Emergency accommodation options

This section outlines what other emergency housing options are available, and discusses related matters such as security of tenure and payment.

This content applies to Scotland

Housing options

The main emergency housing options are:

  • staying with friends

  • hostels, nightshelters and winter (cold weather) shelters

  • women's refuges

  • bed and breakfast hotels

  • squatting.

The suitability of each emergency housing option will vary according to the client's status, needs and preferences - and whether s/he has any money to pay for housing. In addition, the options available will depend on what is available locally. Advisers should maintain up-to-date details of all local options.

Security of tenure

Clients should be advised that there is little, or no, security of tenure in the emergency accommodation sector. For more details, please see the section on security of tenure.

Payment

The adviser should also give information about paying for each of the options:

  • If the client has no money, s/he might be accepted by many hostels, as long as s/he is eligible to claim Housing Benefit to cover her/his housing costs. During the winter months, temporary winter shelters may be available where s/he can stay free of charge.

  • If the client has some money, s/he could book into a hostel or a bed and breakfast (B&B) and, if eligible, should then immediately apply for Housing Benefit. However, benefit claimants may find it difficult to find a bed and breakfast hotel which accepts payment in this way.

  • Where children are involved, under the Social Work (Scotland) Act 1968 the local authority has an emergency power to assist persons of 18 and over in need, in certain circumstances. This power, combined with the provisions of the Children (Scotland) Act 1995 and the Code of Guidance, may make possible a cash payment to avert homelessness. For more information, please see the section on discharge of duties by a local authority.

  • For asylum seekers and people from abroad, the Immigration and Asylum Act 1999 introduced a new support system on 3 April 2000. People who applied for asylum before that date receive transitional help under homelessness legislation, or a right to local authority support pending the final decision on their asylum application. For further information, please see the section on asylum seekers.
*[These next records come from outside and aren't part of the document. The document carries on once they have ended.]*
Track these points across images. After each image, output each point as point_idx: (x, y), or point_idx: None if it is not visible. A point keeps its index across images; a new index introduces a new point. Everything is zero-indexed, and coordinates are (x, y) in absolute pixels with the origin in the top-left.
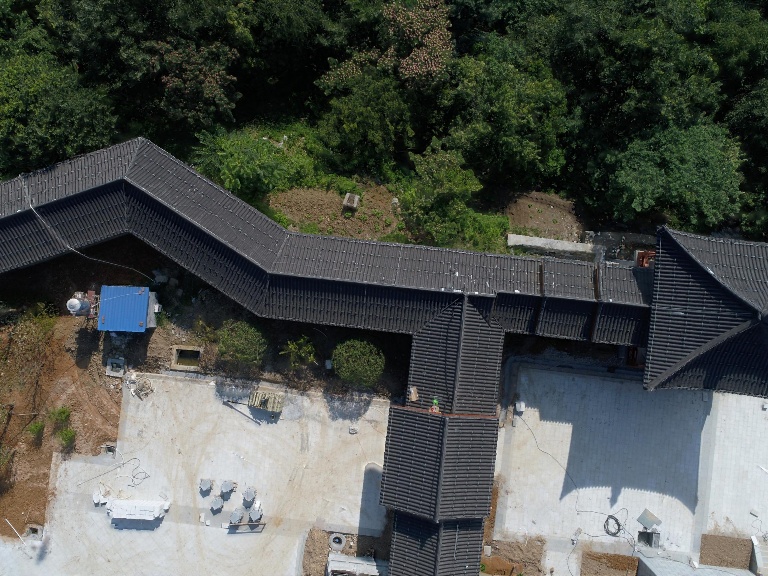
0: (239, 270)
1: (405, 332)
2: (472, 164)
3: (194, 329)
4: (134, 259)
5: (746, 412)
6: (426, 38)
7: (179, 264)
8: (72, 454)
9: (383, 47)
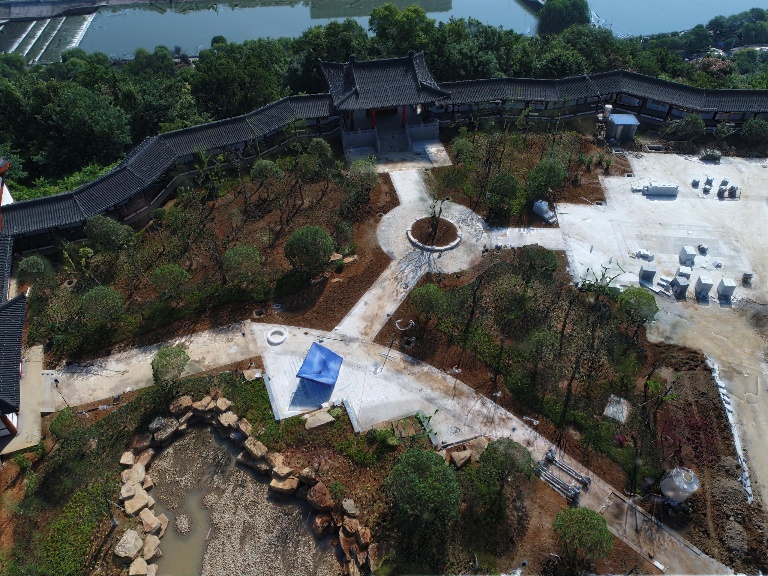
0: (687, 94)
1: None
2: None
3: (653, 140)
4: None
5: None
6: None
7: (653, 98)
8: (609, 176)
9: None
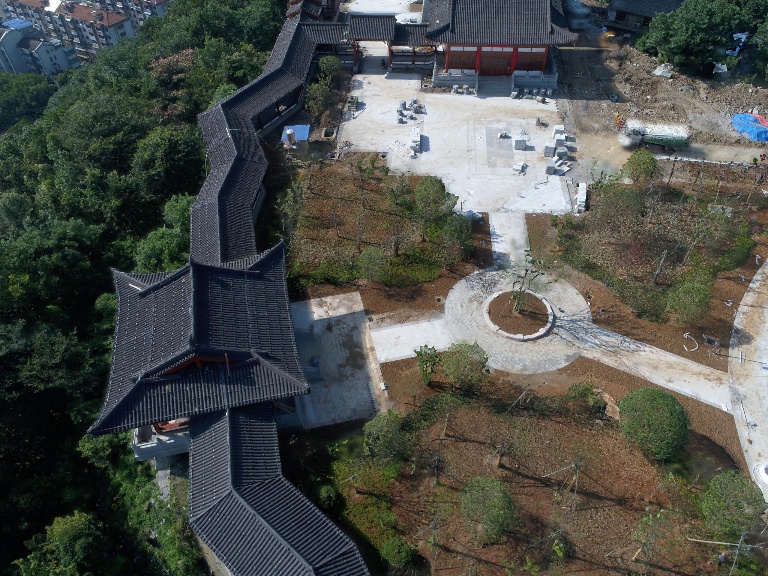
0: (278, 80)
1: (315, 45)
2: (239, 78)
3: (312, 131)
4: (268, 153)
5: (359, 6)
6: (174, 60)
7: (272, 103)
8: None
9: (171, 86)
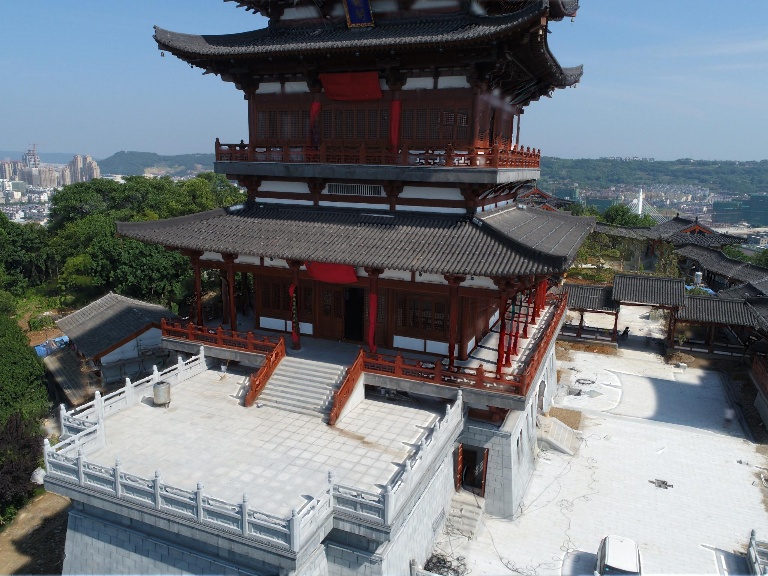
0: None
1: None
2: None
3: None
4: None
5: None
6: None
7: None
8: None
9: None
For further information on payment in these situations, please see the section on paying for accommodation.

Staying with friends

If there are friends or relatives with whom the client can stay, s/he may find this the least stressful emergency option where they are more likely to feel safe. However, this should only be seen as a 'stopgap' measure and for this reason clients may have reservations about pursuing this option.

Hostels

There are a variety of different types and sizes of hostels run by public and private sector landlords and voluntary organisations. Generally speaking, they are only a short-term solution.

Nightshelters and winter (cold weather) shelters

Nightshelters provide basic accommodation and are usually restricted in their opening hours and the number of nights a person can stay. They are designed to provide easy-access accommodation for people who sleep on the streets but who want a few nights' respite.

During the winter months some charities, voluntary organisations and local authorities set up winter shelters. These temporary shelters are often in makeshift buildings such as old offices and schools. They normally provide only a bed and food and are open in the evenings and overnight. They are generally free of charge. Most shelters are open for a few weeks during the coldest months or over the Christmas period. Advisers will usually need to collect information about these locally, for example by contacting local charities.

Direct access hostels

These are designed to be easily accessible accommodation and are sometimes open 24 hours a day. However there may be entry criteria or restrictions, for example, some hostels will only accept referrals for bed spaces from day centres and outreach teams and some have entry criteria based on age and gender

Although some hostels will accept direct approaches from homeless people, they fill up very quickly. To access their facilities, contact will need to be made early in the day to see if there are vacancies.

Direct access hostels are not free and can be quite expensive; however the advantage is that no deposit or rent in advance is required.

For those in receipt of benefit or on a low income, Housing Benefit may be claimed to cover some of the cost of staying in the hostel but, depending on the level of 'services' provided (for example, food and laundry), Housing Benefit will not cover the full cost.

Longer term hostels

These are hostels that usually have waiting lists or will only accept referrals from certain agencies. They are often for specific groups of people, for example young homeless people or people with particular problems such as mental health problems or alcohol dependency. They are run by various organisations, including charities, housing associations and local authorities.

Resettlement

Some hostels may provide move-on or resettlement advice or may have a key worker or team to do this. They may have nomination rights to other housing providers such as long-stay hostels, housing associations or local authorities.

Women's refuges

Women who have to leave home because of violence or threats may want to stay at a refuge. These are usually ordinary houses shared by women and children. Women do not have to go to a refuge in their own area and the address is kept secret to protect them from violent partners. The refuge workers will help with claiming benefits and finding other housing. However, advisers should note that women with older male children might find it more difficult to get into a refuge.

Women who need a place in a refuge should contact Scottish Women's Aid.

Women and men who are facing violence are also likely to be in priority need, and so may be able to get help from the local authority.

Squatting

Squatting is not a legal option in Scotland. Anyone trying to gain entry to, or live in, a property to which s/he is not entitled will face both criminal and civil sanctions.